* TEXT SEGMENT *
┄┄┄┄┄┄

Ask HN: Non-technical founder -- how do I become a better coder? - sliksal02

The only experience I have coding is AP Computer Science in high school. I received As both semesters learning C++, but I don't remember much.<p>I have at least the next seven months more or less full-time to devote to creating a start-up. I have no pretensions that I will become a world-class coder in this time (although that would be nice), but I'd like to learn more just so I can spot talent, become conversant in technical concepts, and maybe even code a little for my company on my own.<p>What languages would you recommend a beginner focus on? What books should I be reading? I'm interested in mobile platform development, as that is the focus of my start-up.<p>Thanks for your time. If you have any other thoughts, please do share.
======
makecheck
Even if you've done C++ before and want to target mobile, I'd still recommend
starting with a forgiving language such as Python. Python is simple so you can
be immediately productive. It has lots of documentation, it's easy to search
the web for examples and even if you won't use it for mobile it will remain a
valuable skill.

┄┄┄┄┄┄

* DATA SHOWN *
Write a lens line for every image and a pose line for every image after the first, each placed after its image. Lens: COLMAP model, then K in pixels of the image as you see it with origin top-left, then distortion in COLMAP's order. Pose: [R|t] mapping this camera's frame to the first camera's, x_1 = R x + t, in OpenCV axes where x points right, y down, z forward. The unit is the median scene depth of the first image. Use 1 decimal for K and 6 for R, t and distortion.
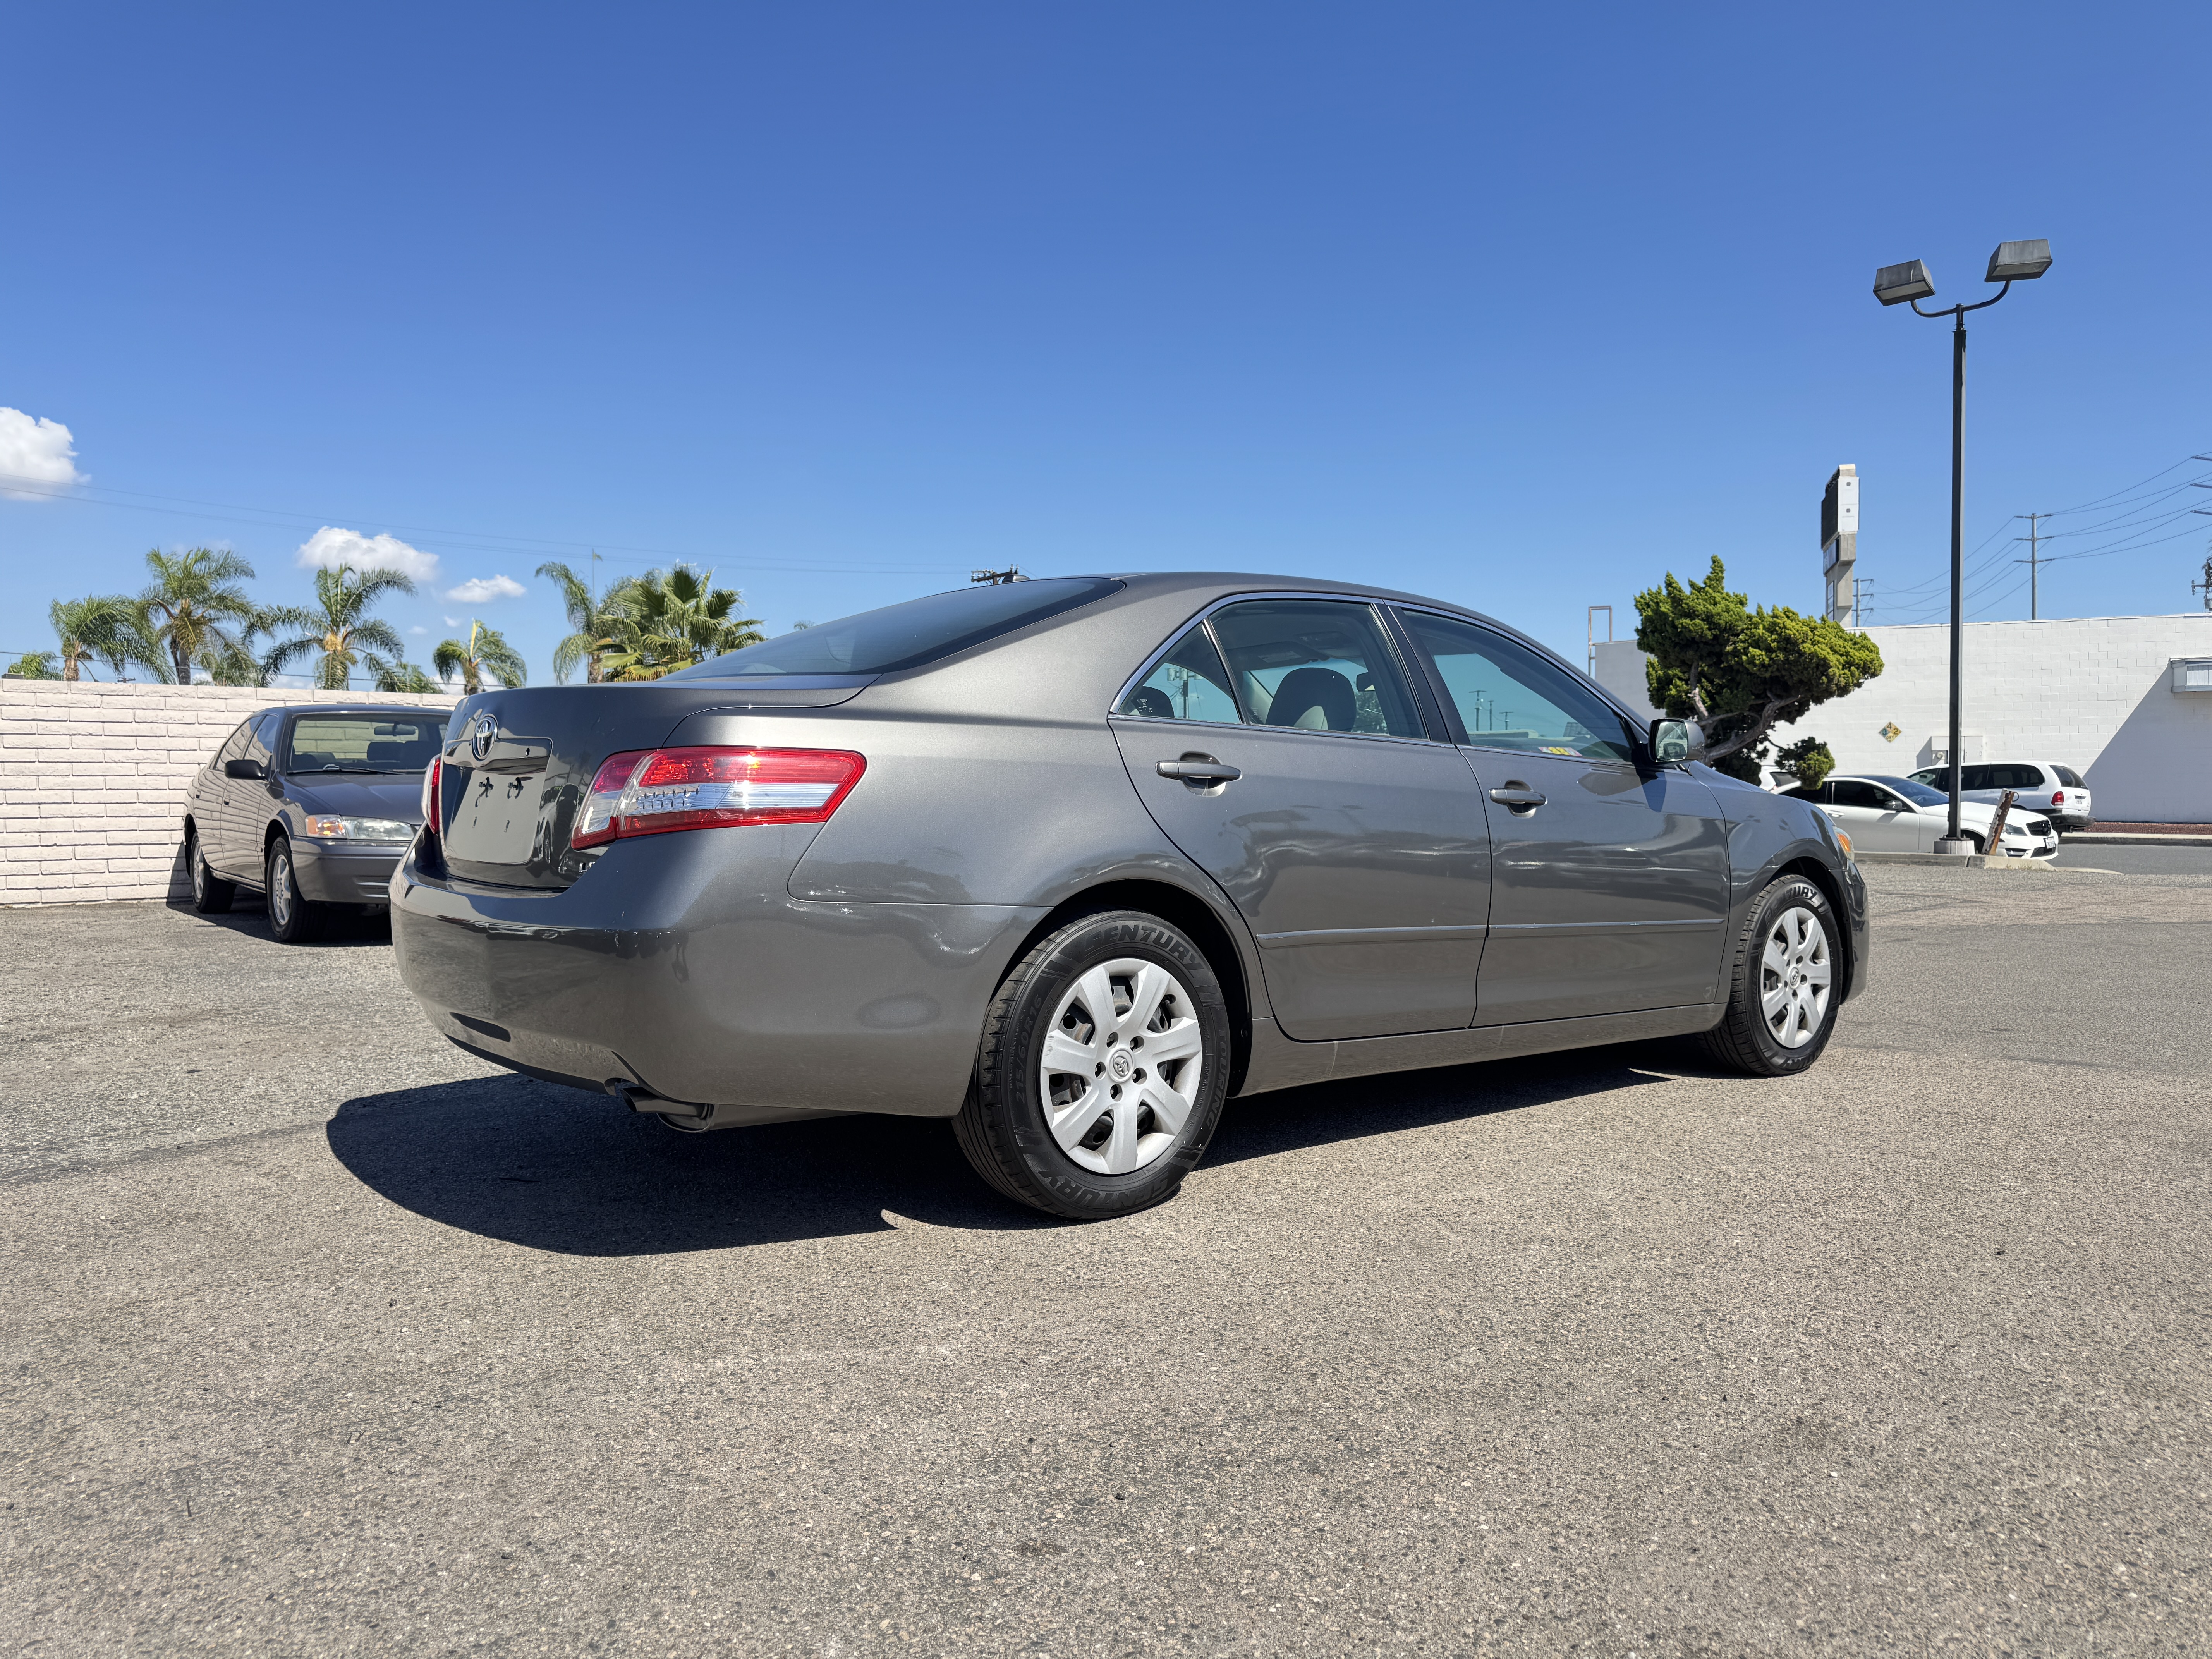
lens RADIAL K [[1553.5, 0, 1083.4], [0, 1553.5, 822.5], [0, 0, 1]] dist [0.053005, -0.059588]
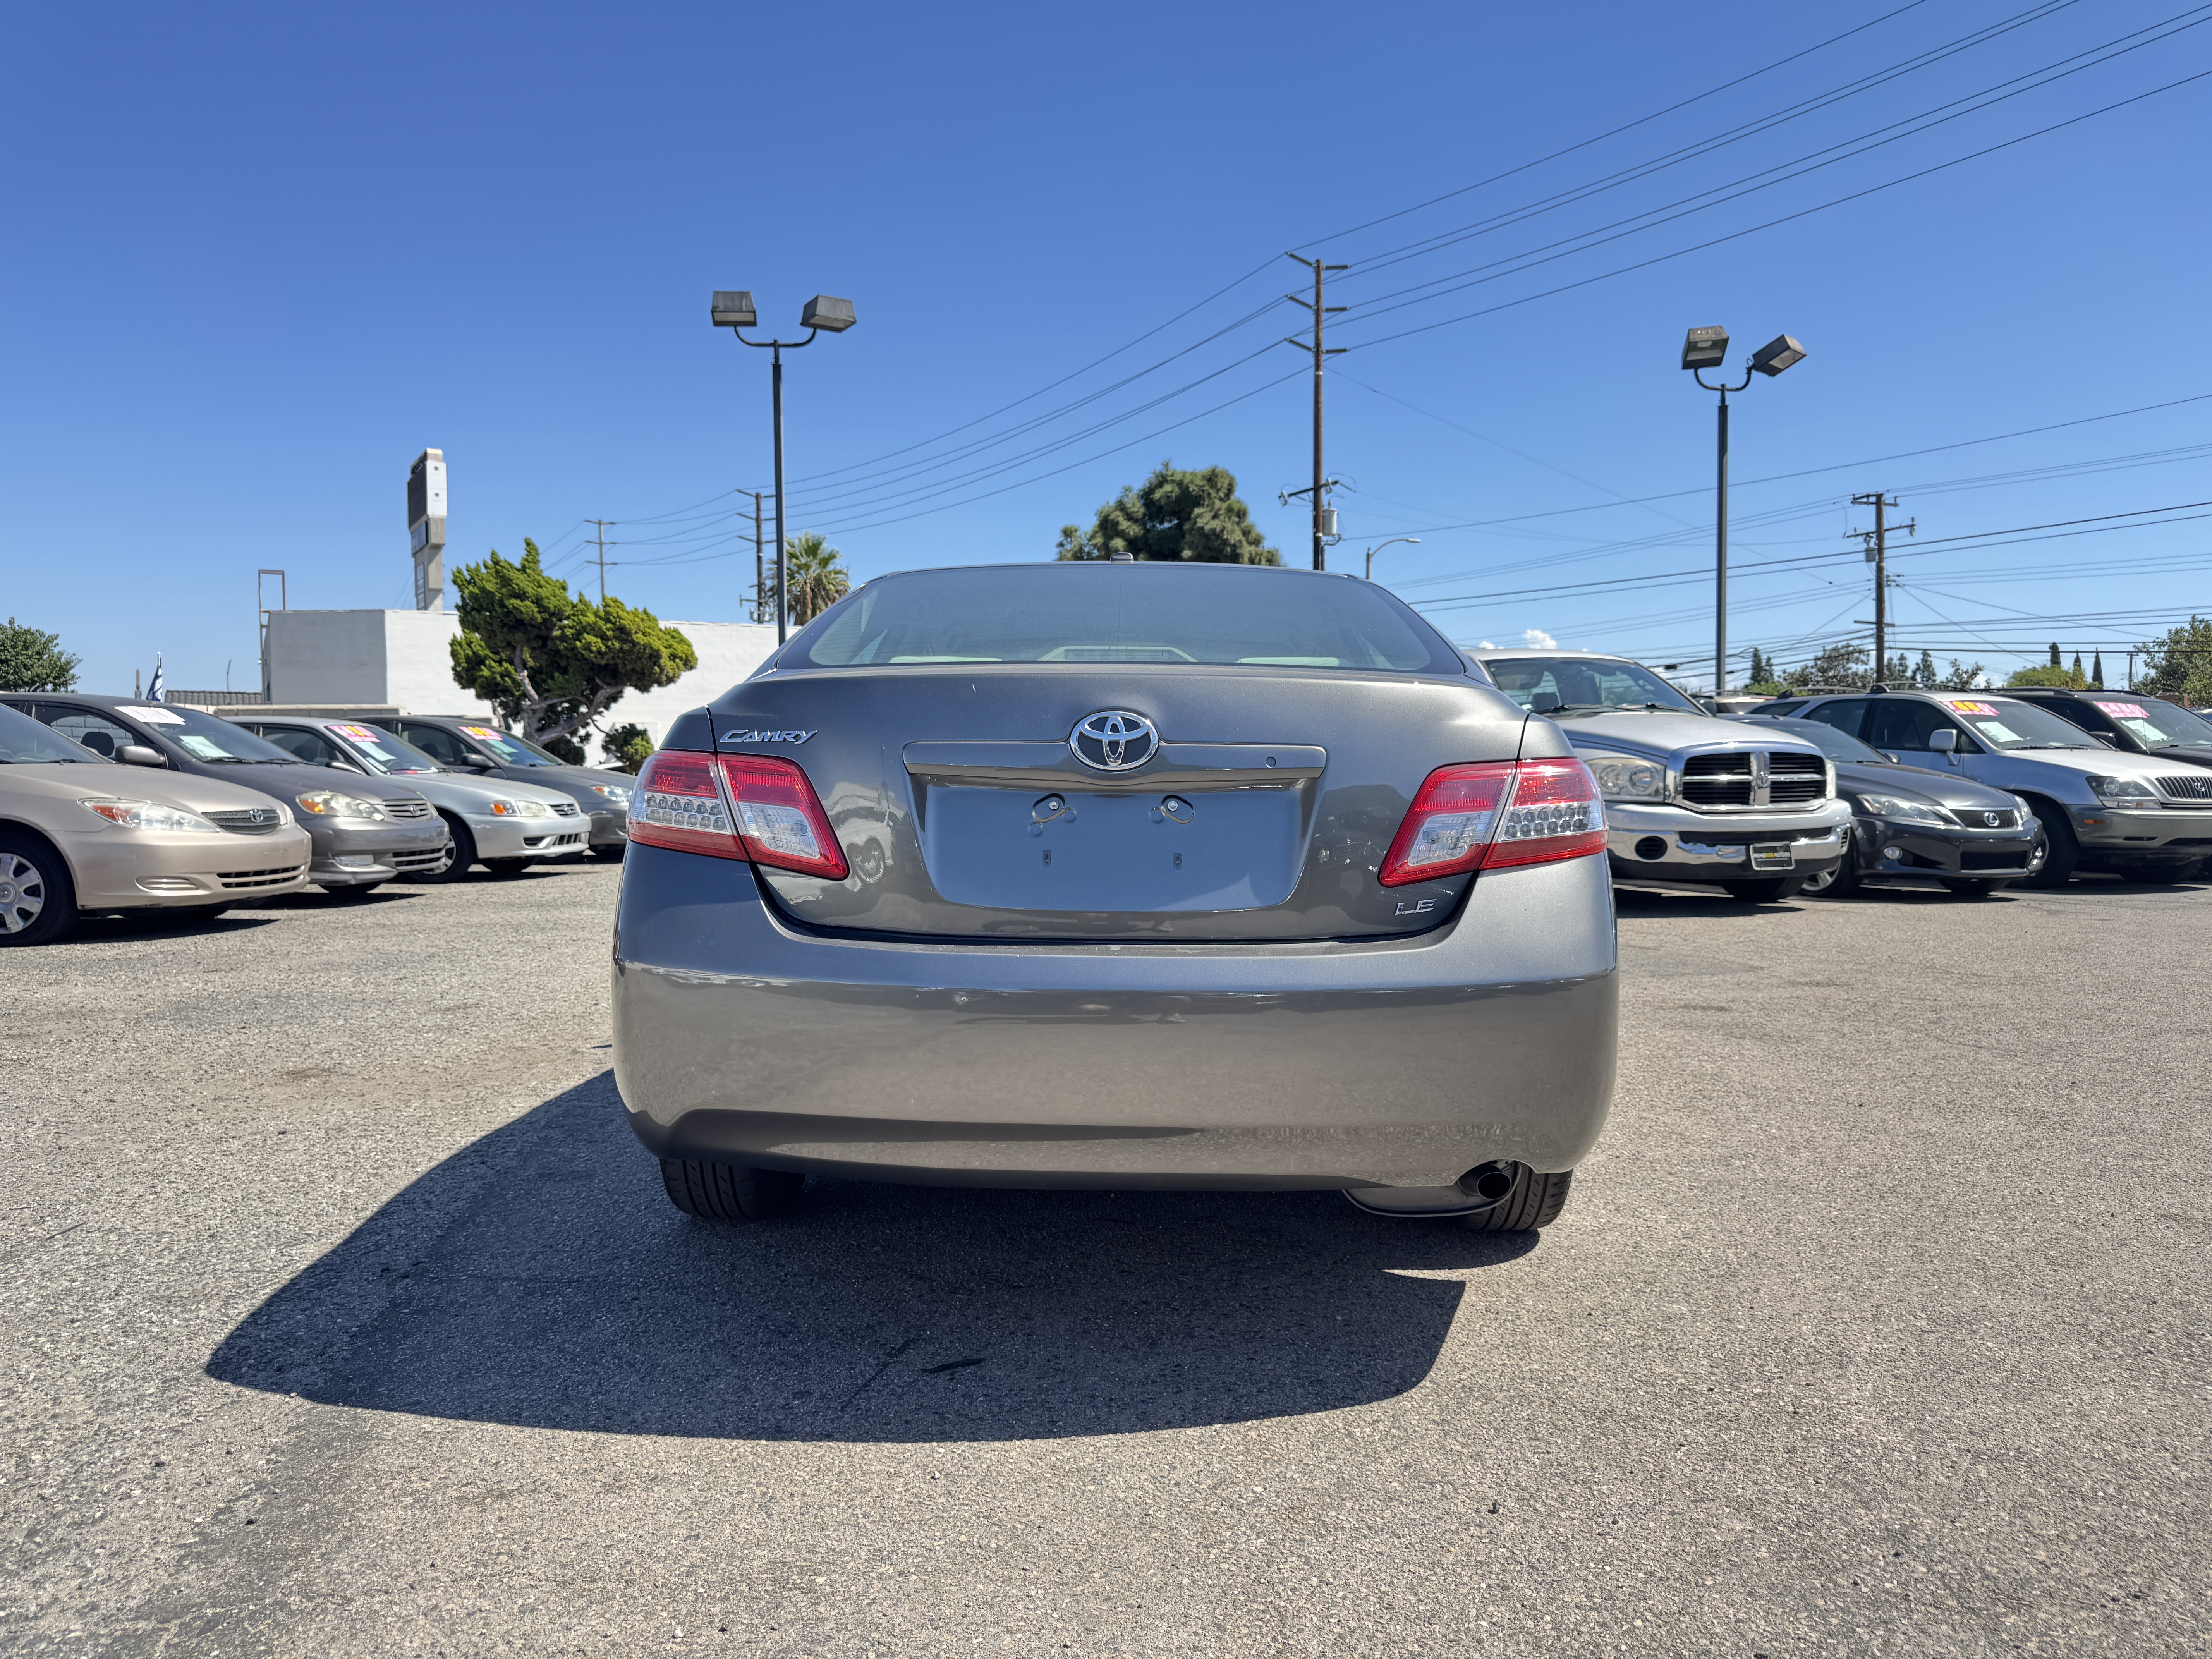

┄┄┄┄┄┄

* SET OF TASKS *
1 > In the Ask HN thread, which language does the reply from makecheck recommend starting with?
2 > Retype the Ask HN thread between "The only experience" and "please do share.", inclusive.
3 > Continue the Ask HN thread about becoming a better coder from the point where it stops.

* EXERCISE ANSWERS *
1 > Python.

2 >
The only experience I have coding is AP Computer Science in high school. I received As both semesters learning C++, but I don't remember much.<p>I have at least the next seven months more or less full-time to devote to creating a start-up. I have no pretensions that I will become a world-class coder in this time (although that would be nice), but I'd like to learn more just so I can spot talent, become conversant in technical concepts, and maybe even code a little for my company on my own.<p>What languages would you recommend a beginner focus on? What books should I be reading? I'm interested in mobile platform development, as that is the focus of my start-up.<p>Thanks for your time. If you have any other thoughts, please do share.

3 >
Mastering a simple language can also be like the first 50% of your goal. While
Python is not exactly the same as something like Objective-C, it has many of
the same concepts (classes, containers, C-like language features, etc.). You
will quickly become comfortable with relatively complex programming tasks, and
you won't be bogged down by tangential stuff like compiler errors, Interface
Builder, simulators, or who knows what else.

Don't be afraid to start building things that you may not need yourself. For
example, you may have no reason to build an interactive shell that acts like a
calculator, but it's a tiny project that would slowly introduce you to a few
Python library functions and language constructs. It's also pretty obvious if
a calculator is behaving correctly. When that works, you should ask yourself
how you might _extend_ it; for example, if you wanted the calculator to write
its results to a file like an adding machine writes to paper, search the
library for functions that deal with files and try to learn those too. Do this
for awhile until you have a few generations of the thing and you've learned a
few diverse things.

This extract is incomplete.